L’obésité, un problème de santé publique de premier ordre (affecte plus de 2,5 milliards de personnes dans le monde et provoquera une hypertension, un diabète ou des maladies cardiovasculaires), comportera bientôt un nouveau médicament dans le développement duquel l’hôpital Vall D’Hébron à Barcelone a participé. Un test international de la phase trois a démontré l’efficacité de l’Orforglipron pour traiter une maladie qui affecte déjà 15% des Espagnols sur 18 ans. Les résultats ont été publiés cette semaine dans le magazine «Le New England Journal of Medicine» et présenté au Congrès annuel de l’Association européenne pour l’étude des diabétistes (EASD), tenue à Vienne.
Ce nouveau ventilateur de médicaments offre une plus grande « flexibilité » aux médecins, en particulier lors du traitement des patients « multimédias » qui traitent des patients «
« Ce médicament est un analogue de GPL-1 comme ceux que nous connaissons déjà (médicaments qui imitent l’action de l’hormone naturelle GLP-1). Le groupe de métabolisme de l’injection du Vall D’Hebron Institut de cerca (VHIR). Le médicament sera approuvé par la FDA (l’Agence de réglementation américaine) au début de l’année prochaine.
« Cela place l’obésité au même endroit que les autres maladies chroniques qui ont beaucoup de médicaments et peuvent donc s’adapter au mode de vie du patient »
Seulement pour l’obésité
Comme le Wegoby, l’Orforglipron (du pharmacien Lilly) n’est indiqué que pour l’obésité. L’ozempique et le rybels, en plus d’être efficaces pour le contrôle du poids, sont indiqués pour le diabète de type 2. Mais, comme l’explique le Dr Ciudin, les médicaments existants et approuvés ont des «limitations». Dans certains cas, ils sont injectables (comme Wegovy et Ozempic). Ceux qui ont une version orale ont besoin de normes d’administration strictes, telles que les emmener à jeun, puis attendre une demi-heure avant de manger. « De nombreux patients doivent se lever des heures avant », explique cette endocrine.
L’Orforglipron, qui sera approuvé aux États-Unis au début de 2026, est administré par voie orale
Cependant, la structure chimique de l’Orforglipron est différente, ce qui permet une administration orale et plus confortable. « Et, en outre, il est très efficace », explique Ciudin, qui souligne que le fait qu’ils apparaissent « alternatives » aux médicaments existants et avec « différentes formules chimiques » est « assez optimiste ». « Cela place l’obésité au même endroit que d’autres maladies chroniques, qui ont beaucoup de médicaments avec différents mécanismes d’action qui nous permettent d’ajuster le traitement du mode de vie de la personne. C’est, le personnaliser un peu plus », explique cet endocrinien. Ainsi, ce nouveau ventilateur de médicaments offre une plus grande « flexibilité » aux médecins, en particulier lors du traitement des patients « multimédias ».

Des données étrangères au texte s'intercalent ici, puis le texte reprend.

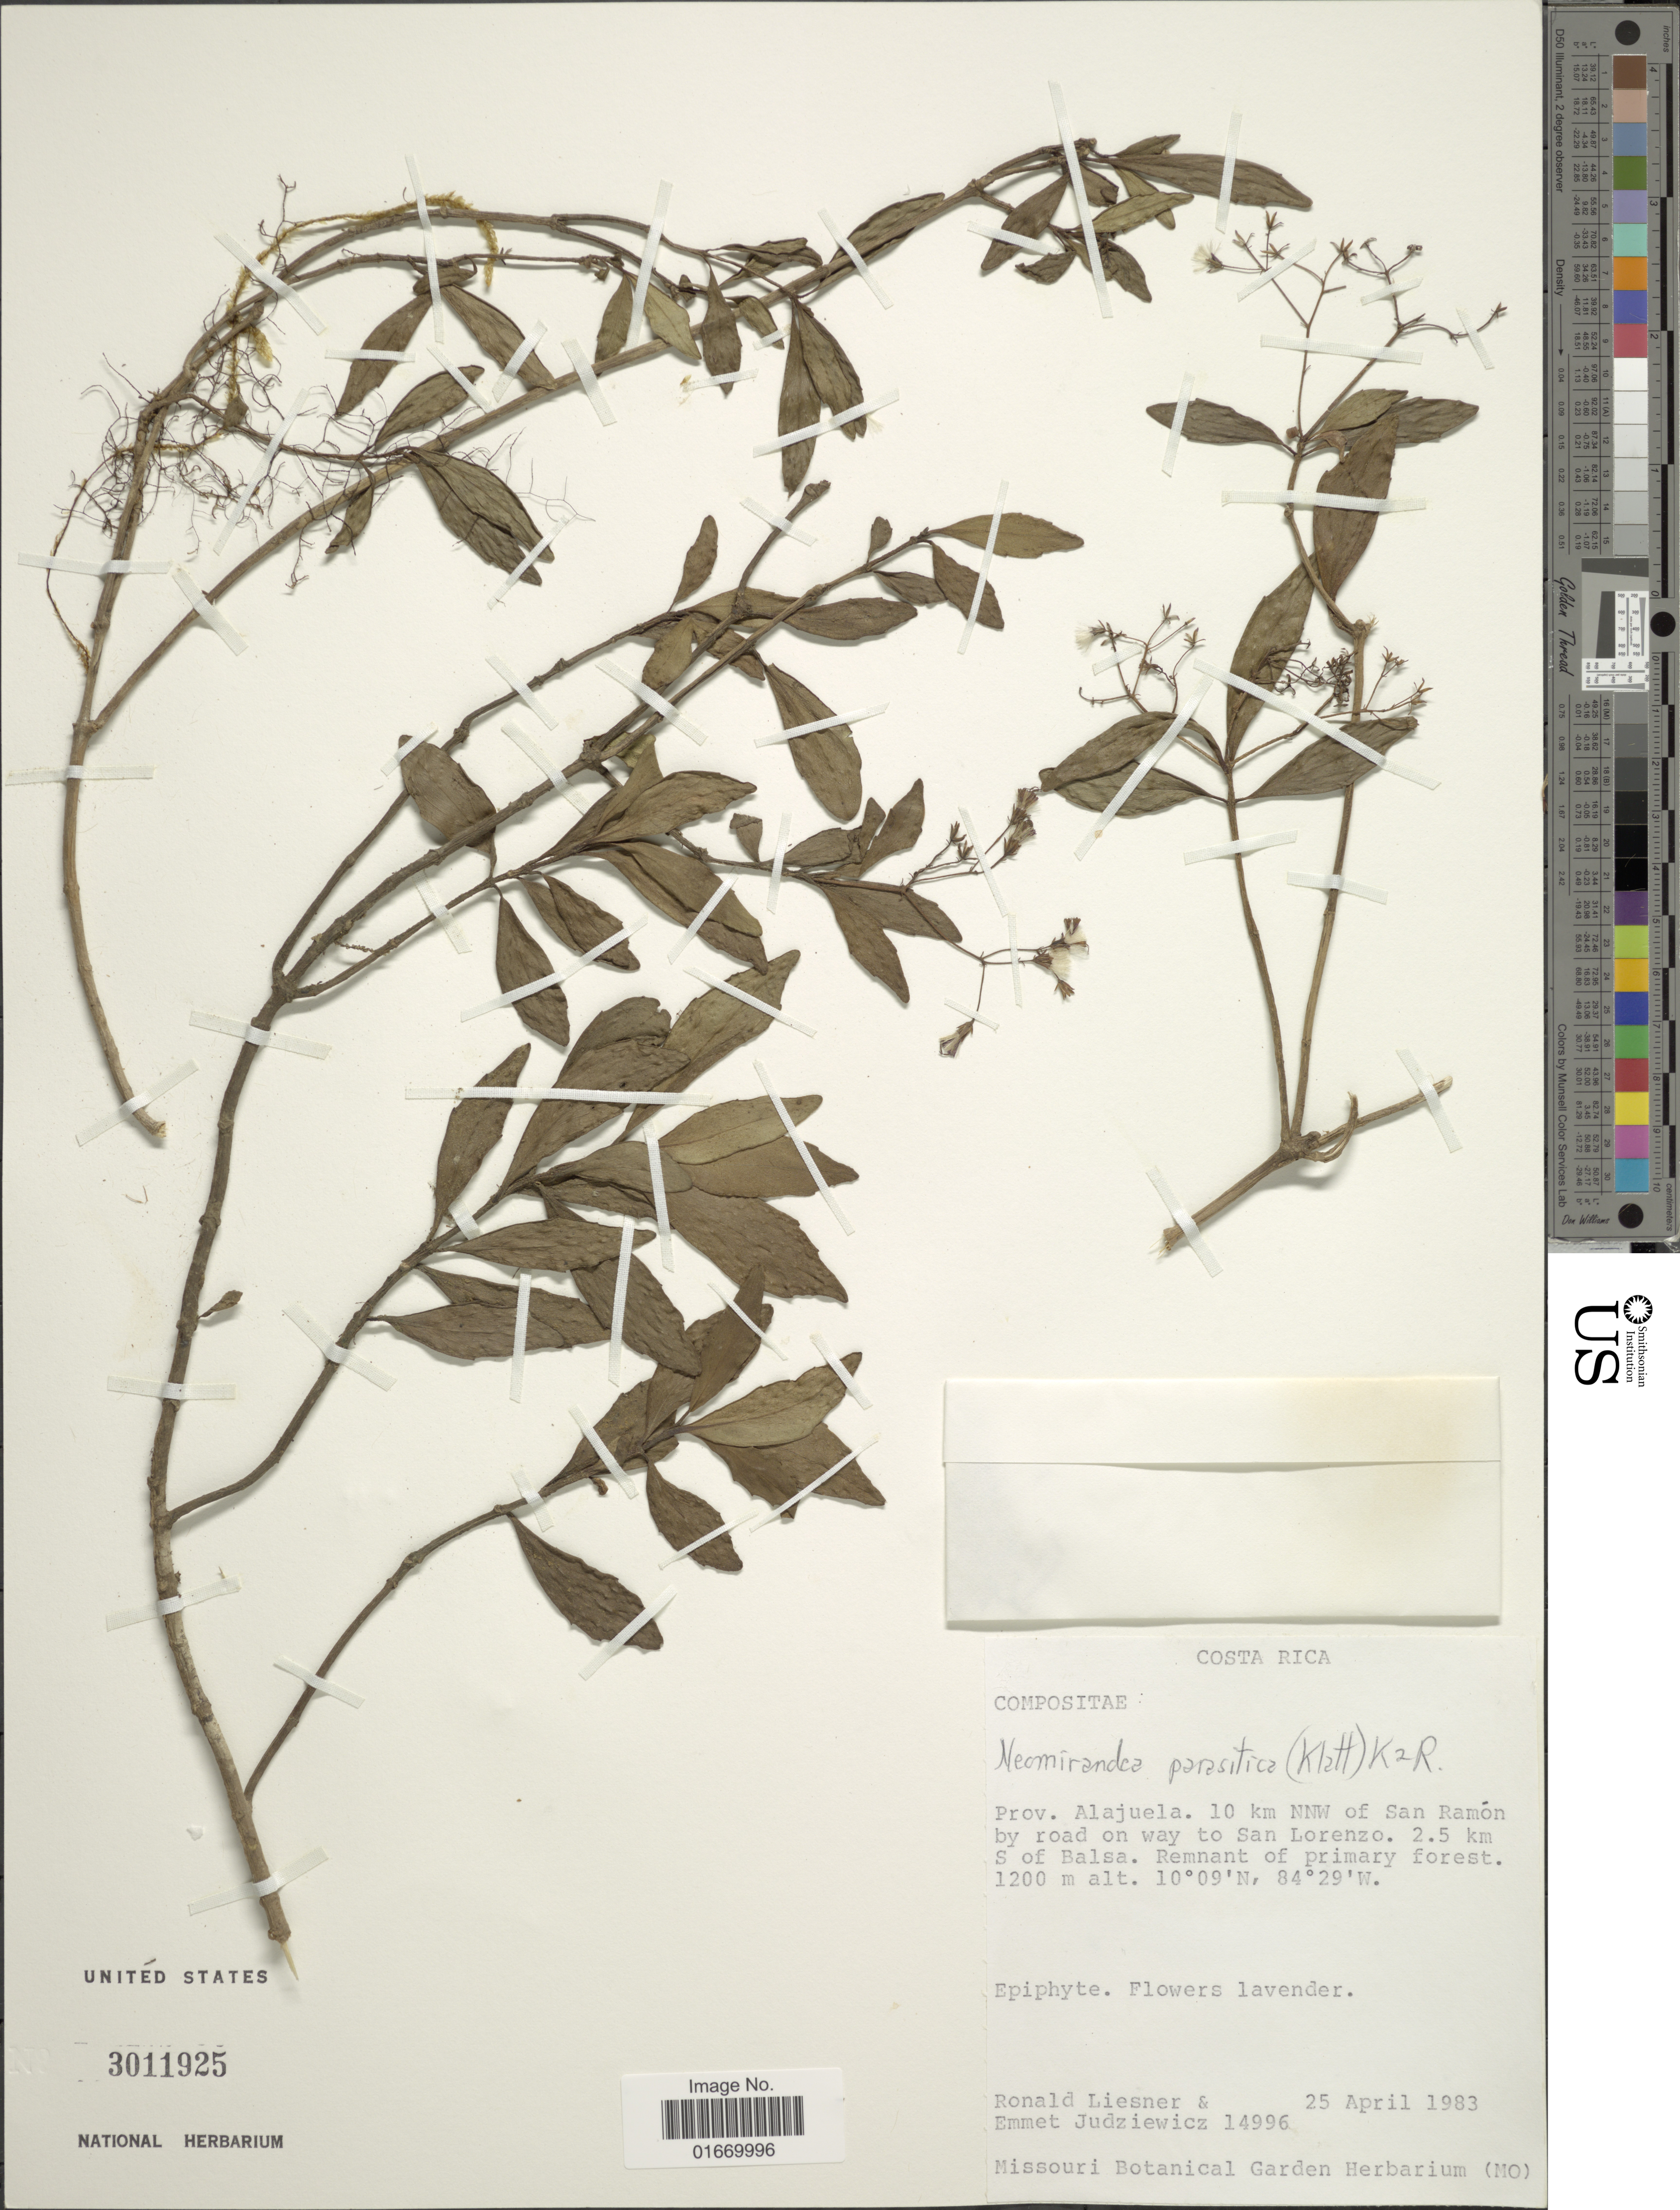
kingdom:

L’étude dans laquelle Vall D’Hebron a participé a suivi pendant 72 semaines de 3 100 personnes de neuf pays avec obésité mais sans diabète
Une autre nouveauté de l’Orforglipron est qu’il s’agit d’un analogue de « non-peptide » de GPL-1. « Jusqu’à présent, tous les traitements développés étaient le peptide, c’est-à-dire des copies de l’hormone naturelle que nous fabriquons. Mais ce n’est pas dupeptide, c’est-à-dire qu’il est capable de stimuler le récepteur et d’utiliser des résultats similaires. De plus, lorsqu’il est basé sur une molécule plus petite, il offre une plus grande flexibilité et adapter aux annexes de chaque personne », explique la ciudine endocrine.
72 semaines de suivi
L’étude dans laquelle Vall D’Hebron a participé a suivi pendant 72 semaines de 3 100 personnes de neuf pays avec obésité mais sans diabète. Dans tous les cas, ils étaient des adultes avec un indice de masse corporelle supérieur à 30 kg / m², soit entre 27 et 30 kg / m² avec une certaine complication associée à l’obésité, comme l’hypertension, les maladies cardiovasculaires ou l’apnée du sommeil. Il a également combiné avec des conseils de régime saine et une activité physique.
Les résultats montrent que le traitement à la dose la plus élevée d’Orforglipron a atteint une diminution de 11,2% du poids corporel moyen. Plus de la moitié des patients ont perdu au moins 10% de leur poids et environ 18% le réduisant de plus de 20%. De plus, des améliorations significatives ont été enregistrées dans la pression artérielle, le périmètre de taille, les niveaux de triglycérides et le cholestérol, tous les facteurs de risque de maladies cardiovasculaires. Les effets indésirables les plus fréquents étaient digestifs, généralement légers ou modérés et auto-limités, similaires à d’autres médicaments pour l’obésité.